» **DOCUMENT EXCERPT**:
--- START ---
- Chirula Location in Madhya Pradesh, India
- Coordinates: 25°34′40″N 78°29′03″E﻿ / ﻿25.5778449°N 78.4841558°E
- Country: India
- State: Madhya Pradesh
- District: Datia

Area
- • Total: 5.989 km^{2} (2.312 sq mi)

Population (2011)
- • Total: 2,412
- • Density: 402.7/km^{2} (1,043/sq mi)

Languages
- • Official: Hindi
- Time zone: UTC+5:30 (IST)
- Sex ratio: 0.828 ♂/♀

= Chirula, Datia =

Village in Madhya Pradesh, central India

Chirula is a village situated in Datia District of Indian state of Madhya Pradesh. The population according to the latest census is 2,412.

==Demographics==

According to the latest 2011 census, Chirula has a population of 2,412 divided into 604 families. The male population is 1,299 and that of females is 1,113. Chirula has an average literacy rate of 71.96 percent, higher than the state average of 69.32 percent. The male literacy rate is 83.74 percent, and the female literacy is 58.28 percent. In Chirula, 14.55 percent of the population is under 6 years of age. Out of the total population, 1,027 are engaged in work or business activity.

Scheduled Castes and Scheduled Tribes constitute 33.29 percent and 0.12 percent of the total population in Chirula.

==Administration==
Chirula village comes under the administration of Datia Tehsil. The village code is 454765 and it is administered by a sarpanch. Chirula has one primary school, one secondary school, one primary health sub-center, and a post office. The total income and expenditure are approximately ₹124 lakh and ₹111 lakh with a total irrigated area of 171 hectares. There are a total of 277 boys and 267 girls enrolled in schools between the age of 5-14.
--- END ---
» **MATERIAL SUPPLIED**:
--- START ---
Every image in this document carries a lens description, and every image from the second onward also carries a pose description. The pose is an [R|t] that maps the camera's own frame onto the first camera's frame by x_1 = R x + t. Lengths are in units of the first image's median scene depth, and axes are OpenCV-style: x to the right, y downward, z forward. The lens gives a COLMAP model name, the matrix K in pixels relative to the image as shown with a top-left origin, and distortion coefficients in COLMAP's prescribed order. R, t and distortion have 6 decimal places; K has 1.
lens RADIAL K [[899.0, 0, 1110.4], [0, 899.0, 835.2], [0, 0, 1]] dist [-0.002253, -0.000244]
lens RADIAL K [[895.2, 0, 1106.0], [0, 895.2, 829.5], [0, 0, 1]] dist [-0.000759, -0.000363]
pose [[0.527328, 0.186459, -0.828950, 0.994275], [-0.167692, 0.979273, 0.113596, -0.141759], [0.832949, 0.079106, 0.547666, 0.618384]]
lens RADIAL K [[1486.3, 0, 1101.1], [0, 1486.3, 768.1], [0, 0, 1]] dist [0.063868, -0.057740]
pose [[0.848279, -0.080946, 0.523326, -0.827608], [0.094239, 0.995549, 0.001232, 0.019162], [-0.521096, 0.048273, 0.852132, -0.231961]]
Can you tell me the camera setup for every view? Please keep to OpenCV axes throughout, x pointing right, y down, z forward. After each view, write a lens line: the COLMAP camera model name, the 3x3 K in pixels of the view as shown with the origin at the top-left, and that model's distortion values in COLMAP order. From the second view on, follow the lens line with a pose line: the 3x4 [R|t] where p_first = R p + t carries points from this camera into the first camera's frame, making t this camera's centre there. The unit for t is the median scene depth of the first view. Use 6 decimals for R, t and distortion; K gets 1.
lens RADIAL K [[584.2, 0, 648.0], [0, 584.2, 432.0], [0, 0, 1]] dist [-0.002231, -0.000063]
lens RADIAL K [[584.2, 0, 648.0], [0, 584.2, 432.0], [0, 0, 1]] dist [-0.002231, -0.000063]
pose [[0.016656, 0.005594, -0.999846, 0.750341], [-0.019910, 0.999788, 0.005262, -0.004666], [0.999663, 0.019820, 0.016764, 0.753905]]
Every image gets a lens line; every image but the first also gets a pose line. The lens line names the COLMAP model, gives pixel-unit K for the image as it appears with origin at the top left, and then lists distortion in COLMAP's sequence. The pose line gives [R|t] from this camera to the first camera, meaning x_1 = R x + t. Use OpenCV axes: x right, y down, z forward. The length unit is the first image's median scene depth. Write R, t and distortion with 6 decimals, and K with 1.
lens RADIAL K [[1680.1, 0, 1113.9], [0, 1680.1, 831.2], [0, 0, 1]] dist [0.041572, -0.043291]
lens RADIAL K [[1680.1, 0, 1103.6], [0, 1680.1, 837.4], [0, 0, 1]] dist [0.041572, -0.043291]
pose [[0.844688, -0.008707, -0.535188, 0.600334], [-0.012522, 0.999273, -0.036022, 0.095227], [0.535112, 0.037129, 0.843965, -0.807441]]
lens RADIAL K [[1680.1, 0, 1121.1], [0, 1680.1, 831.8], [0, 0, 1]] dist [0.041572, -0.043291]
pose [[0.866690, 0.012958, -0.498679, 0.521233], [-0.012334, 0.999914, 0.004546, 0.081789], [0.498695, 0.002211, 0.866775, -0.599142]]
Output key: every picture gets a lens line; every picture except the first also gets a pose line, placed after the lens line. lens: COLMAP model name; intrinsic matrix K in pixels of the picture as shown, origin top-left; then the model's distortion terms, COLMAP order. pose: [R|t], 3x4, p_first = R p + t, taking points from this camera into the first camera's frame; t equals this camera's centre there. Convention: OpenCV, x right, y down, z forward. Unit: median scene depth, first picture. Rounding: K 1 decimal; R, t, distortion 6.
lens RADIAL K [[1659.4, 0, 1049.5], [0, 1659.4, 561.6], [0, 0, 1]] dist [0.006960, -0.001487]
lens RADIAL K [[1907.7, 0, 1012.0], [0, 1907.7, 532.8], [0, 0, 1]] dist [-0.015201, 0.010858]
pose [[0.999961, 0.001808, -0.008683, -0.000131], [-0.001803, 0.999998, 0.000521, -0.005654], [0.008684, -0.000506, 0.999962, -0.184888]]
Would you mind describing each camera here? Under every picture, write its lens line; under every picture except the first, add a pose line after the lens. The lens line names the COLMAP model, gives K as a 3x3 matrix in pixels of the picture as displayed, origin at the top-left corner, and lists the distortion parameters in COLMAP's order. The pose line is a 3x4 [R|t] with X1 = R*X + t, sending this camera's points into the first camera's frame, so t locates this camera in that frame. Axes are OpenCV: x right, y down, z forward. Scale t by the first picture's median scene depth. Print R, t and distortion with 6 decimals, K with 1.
--- END ---
» **TASK INSTRUCTIONS**: According to the article on Chirula, how many families made up the village's population in the 2011 census?

» **SOLUTION TO THE PROBLEM**: 604 families.